Most founders make this mistake (at least once). I made it too, when I was building my first business, Association Analytics.
Our business becomes our identity. Your self-esteem becomes tied directly to the success of the business.
How you feel about yourself varies widely depending on how the business is doing in the moment. It feels like everything’s on the line so you’re constantly scanning the environment for danger.
When someone makes a mistake, misses a deadline, or doesn’t follow up, you’ll over-react. Because you think it’s a reflection on you. You work yourself and everyone on your team to exhaustion.
But overworking and overmanaging is actually limiting your growth. It’s a warning sign and means your business is complex, not systematized and depends on you. This means it won’t scale.

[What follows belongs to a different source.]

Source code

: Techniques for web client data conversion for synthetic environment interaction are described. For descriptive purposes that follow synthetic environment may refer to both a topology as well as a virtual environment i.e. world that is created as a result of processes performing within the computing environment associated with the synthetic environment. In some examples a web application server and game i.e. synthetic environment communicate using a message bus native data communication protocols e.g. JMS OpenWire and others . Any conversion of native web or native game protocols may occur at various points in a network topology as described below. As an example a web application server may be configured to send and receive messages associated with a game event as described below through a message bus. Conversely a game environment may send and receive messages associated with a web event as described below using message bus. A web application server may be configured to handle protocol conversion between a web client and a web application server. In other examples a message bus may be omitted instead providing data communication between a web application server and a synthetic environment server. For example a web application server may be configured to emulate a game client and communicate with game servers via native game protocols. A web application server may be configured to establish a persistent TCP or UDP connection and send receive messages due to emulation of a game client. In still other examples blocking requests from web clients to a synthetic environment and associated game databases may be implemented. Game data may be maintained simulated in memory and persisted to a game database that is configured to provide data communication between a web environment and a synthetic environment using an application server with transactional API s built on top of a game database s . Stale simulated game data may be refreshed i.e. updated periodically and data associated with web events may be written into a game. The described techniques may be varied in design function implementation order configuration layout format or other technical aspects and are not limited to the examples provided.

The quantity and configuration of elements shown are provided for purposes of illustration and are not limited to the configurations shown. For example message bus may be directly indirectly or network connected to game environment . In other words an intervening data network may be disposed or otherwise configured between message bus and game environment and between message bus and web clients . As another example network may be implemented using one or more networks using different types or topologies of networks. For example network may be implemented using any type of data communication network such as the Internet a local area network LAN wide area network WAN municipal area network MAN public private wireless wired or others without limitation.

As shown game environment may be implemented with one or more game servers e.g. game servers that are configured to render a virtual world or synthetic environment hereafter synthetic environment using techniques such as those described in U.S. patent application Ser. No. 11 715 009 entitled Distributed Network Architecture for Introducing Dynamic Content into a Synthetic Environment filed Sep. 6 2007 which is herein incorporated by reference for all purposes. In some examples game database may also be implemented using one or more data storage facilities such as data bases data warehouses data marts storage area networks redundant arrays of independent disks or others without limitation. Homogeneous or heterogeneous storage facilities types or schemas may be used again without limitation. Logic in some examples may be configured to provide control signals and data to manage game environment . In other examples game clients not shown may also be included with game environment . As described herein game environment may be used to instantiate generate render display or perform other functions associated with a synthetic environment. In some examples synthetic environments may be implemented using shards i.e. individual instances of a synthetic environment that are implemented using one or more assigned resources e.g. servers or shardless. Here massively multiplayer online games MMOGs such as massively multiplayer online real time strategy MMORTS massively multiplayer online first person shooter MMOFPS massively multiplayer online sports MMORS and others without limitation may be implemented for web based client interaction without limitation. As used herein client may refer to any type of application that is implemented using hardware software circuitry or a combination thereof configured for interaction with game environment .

For a while you can use willpower and grit to keep going, but you’ll start resenting your business and feel trapped by it. Your revenue will plateau. Staff will quit.
The solution is to separate your identity from your business. Start thinking of yourself as an investor. This allows you to be objective and make better decisions.
Your business is not who you are, it’s an asset you own. When you treat your business like an asset, you have options. You can scale the business yourself, hire someone to run it for you, or exit when you’re ready. That’s the kind of freedom we all want as founders.
The next steps are:
– Turn services into solutions and productize.
– Charge upfront to create positive cashflow.
– Generate recurring revenue.
– Simplify to scale with systems instead of people.
Uplevel the way you think about your business and the way you run it. You’re an investor and it’s an asset.